What is needed is a copy of each line in the listing that contains "drugs".
◇ ◇ ◇ ◇ ◇ ◇ ◇
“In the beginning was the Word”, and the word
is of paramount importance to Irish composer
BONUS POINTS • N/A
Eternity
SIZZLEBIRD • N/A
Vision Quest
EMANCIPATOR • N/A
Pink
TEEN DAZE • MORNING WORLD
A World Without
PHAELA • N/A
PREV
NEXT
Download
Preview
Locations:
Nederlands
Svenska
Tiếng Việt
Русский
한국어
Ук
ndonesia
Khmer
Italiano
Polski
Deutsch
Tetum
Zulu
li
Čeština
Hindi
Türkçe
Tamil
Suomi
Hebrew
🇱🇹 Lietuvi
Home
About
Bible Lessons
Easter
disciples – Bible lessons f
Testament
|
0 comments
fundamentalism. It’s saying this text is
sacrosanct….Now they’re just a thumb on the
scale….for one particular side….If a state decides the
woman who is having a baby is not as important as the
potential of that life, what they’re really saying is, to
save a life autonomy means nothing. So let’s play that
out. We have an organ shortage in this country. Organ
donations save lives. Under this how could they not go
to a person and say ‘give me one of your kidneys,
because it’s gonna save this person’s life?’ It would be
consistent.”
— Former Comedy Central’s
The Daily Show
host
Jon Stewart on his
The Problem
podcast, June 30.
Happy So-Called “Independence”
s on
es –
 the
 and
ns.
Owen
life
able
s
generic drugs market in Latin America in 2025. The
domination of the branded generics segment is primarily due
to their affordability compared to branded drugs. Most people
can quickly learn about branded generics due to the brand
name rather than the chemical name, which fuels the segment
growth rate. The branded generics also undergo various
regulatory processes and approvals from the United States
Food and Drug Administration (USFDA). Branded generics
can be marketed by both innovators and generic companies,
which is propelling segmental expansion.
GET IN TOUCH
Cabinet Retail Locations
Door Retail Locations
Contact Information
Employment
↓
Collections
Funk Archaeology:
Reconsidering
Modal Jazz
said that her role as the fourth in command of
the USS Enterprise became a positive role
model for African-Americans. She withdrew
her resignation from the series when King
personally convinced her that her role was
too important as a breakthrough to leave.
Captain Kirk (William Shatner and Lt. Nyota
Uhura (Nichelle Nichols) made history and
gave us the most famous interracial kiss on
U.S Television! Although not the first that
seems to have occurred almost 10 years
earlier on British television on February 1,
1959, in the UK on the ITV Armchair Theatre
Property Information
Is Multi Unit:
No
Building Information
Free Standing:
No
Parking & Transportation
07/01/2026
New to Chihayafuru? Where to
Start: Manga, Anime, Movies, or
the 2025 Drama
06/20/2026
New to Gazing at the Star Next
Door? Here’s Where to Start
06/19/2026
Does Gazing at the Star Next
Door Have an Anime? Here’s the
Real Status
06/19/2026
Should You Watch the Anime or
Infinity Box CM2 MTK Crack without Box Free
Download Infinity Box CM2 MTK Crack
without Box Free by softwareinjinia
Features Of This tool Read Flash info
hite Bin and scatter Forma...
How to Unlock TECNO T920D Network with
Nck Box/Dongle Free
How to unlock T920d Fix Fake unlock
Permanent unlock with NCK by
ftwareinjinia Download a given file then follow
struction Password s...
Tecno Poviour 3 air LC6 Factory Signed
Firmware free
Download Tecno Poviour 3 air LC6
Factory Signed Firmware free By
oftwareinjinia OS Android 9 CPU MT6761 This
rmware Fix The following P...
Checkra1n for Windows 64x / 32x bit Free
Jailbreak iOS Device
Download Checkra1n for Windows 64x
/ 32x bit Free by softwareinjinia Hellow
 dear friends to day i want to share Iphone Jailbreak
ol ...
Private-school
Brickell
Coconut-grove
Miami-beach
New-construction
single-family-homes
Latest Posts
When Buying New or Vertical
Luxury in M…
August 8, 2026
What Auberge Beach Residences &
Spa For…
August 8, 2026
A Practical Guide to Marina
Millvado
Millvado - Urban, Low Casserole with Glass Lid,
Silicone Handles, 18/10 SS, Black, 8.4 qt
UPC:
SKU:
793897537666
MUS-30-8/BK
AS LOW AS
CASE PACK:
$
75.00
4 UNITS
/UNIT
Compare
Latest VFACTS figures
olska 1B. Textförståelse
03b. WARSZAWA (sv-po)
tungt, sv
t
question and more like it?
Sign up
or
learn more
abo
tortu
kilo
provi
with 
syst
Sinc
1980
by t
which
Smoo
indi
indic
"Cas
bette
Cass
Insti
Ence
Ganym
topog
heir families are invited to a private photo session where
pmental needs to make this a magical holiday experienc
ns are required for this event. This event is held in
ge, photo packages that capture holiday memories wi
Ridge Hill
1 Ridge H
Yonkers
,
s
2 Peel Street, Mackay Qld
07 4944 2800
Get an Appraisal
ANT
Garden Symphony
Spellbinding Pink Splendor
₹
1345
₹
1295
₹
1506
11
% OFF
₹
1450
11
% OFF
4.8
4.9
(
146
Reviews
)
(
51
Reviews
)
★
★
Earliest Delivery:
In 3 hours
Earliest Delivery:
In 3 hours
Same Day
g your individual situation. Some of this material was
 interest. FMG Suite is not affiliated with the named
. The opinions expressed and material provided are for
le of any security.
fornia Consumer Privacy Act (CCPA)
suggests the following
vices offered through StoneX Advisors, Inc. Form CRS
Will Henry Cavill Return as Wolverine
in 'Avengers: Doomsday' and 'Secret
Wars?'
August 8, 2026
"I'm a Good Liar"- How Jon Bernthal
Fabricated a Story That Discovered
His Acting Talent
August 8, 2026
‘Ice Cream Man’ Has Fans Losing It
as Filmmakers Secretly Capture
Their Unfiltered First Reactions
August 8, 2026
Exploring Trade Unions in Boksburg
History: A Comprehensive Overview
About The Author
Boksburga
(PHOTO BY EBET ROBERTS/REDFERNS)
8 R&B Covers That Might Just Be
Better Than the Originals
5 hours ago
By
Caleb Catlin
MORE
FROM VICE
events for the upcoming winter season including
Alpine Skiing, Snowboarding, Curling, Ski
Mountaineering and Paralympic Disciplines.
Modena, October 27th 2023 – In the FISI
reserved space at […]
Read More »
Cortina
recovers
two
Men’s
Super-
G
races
◇ ◇ ◇ ◇ ◇ ◇ ◇
Exercise output =
generic drugs market in Latin America in 2025. The
to their affordability compared to branded drugs. Most people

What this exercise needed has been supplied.